If that sounds like an overly generous remuneration policy — well, a significant proportion of shareholders would agree. Last year 22.7% of votes were cast against the policy, representing 59% of the free-float once you take the controlling party’s shares out of the equation. Indeed, minority shareholders have consistently raised objections to pay plans and equity grants. The company’s response has been limited to improving disclosure, raising the prospect of significant opposition to this year’s advisory remuneration report vote.

 

Genting Singapore Limited
Singapore Exchange April 15 AGM

Companies in Singapore don’t have to hold say-on-pays, but they are required to include disclosure about director remuneration. In the case of Genting Singapore Limited, that disclosure prompted questions from the Singapore Exchange Securities Trading Limited (SGX) about the company’s remuneration practices.

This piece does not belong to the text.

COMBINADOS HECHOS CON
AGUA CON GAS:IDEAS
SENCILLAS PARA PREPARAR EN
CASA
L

It’s perhaps unsurprising that the initial breakdown of director remuneration, disclosed in $250,000 bands, raised eyebrows —  there is a bit of a gap between the two named executives, with TAN Hee Teck in the $2.75—$3 million band, and executive chair LIM Kok Thay in the slightly higher $21.25-$21.5 million band. That’s more than double what the company disclosed for the prior year despite a significant decrease in net profits and staff cuts, which the company suffered primarily due to the COVID-19 pandemic. Moreover, it came on the heels of a March 2020 pledge to reduce executive and managerial salaries and non-executive director fees.

However, in response to the SGX query, the company has explained that the eye-popping figure is not what Mr. Lim actually received — rather, it represents an accrual relating to $35 million in potential payments, calculated in line with accounting standards. Those payments are contingent on successful completion of an ongoing bid for a Japan integrated resort. Excluding the accrual, Mr. Lim’s remuneration was down more than 50% from the prior year after a 30% salary reduction, with his performance share award cancelled and no annual bonus paid.

It’s a good example of the need for clear and comprehensive disclosure, particularly when the local stock exchange has already taken an interest in your pay practices.

 

Virtual Governance in Hungary

And finally, a brief note for governance teams covering Hungarian companies: your votes won’t actually count this year, unless you make a special request.

In response to the pandemic, Hungary has perhaps taken the concept of a virtual meeting a bit too far. Like in other markets, no physical meeting will take place. And like in other markets, the board will set the agenda and send proxy cards to shareholders. However, in an unusual approach to corporate governance, only the board members will actually vote. The results will then be released to shareholders, who will have 30 days from the meeting to register any concerns.

Investors are still urged to submit their votes by the standard cutoff dates, if only for reporting purposes — and on the off chance that they are actually counted.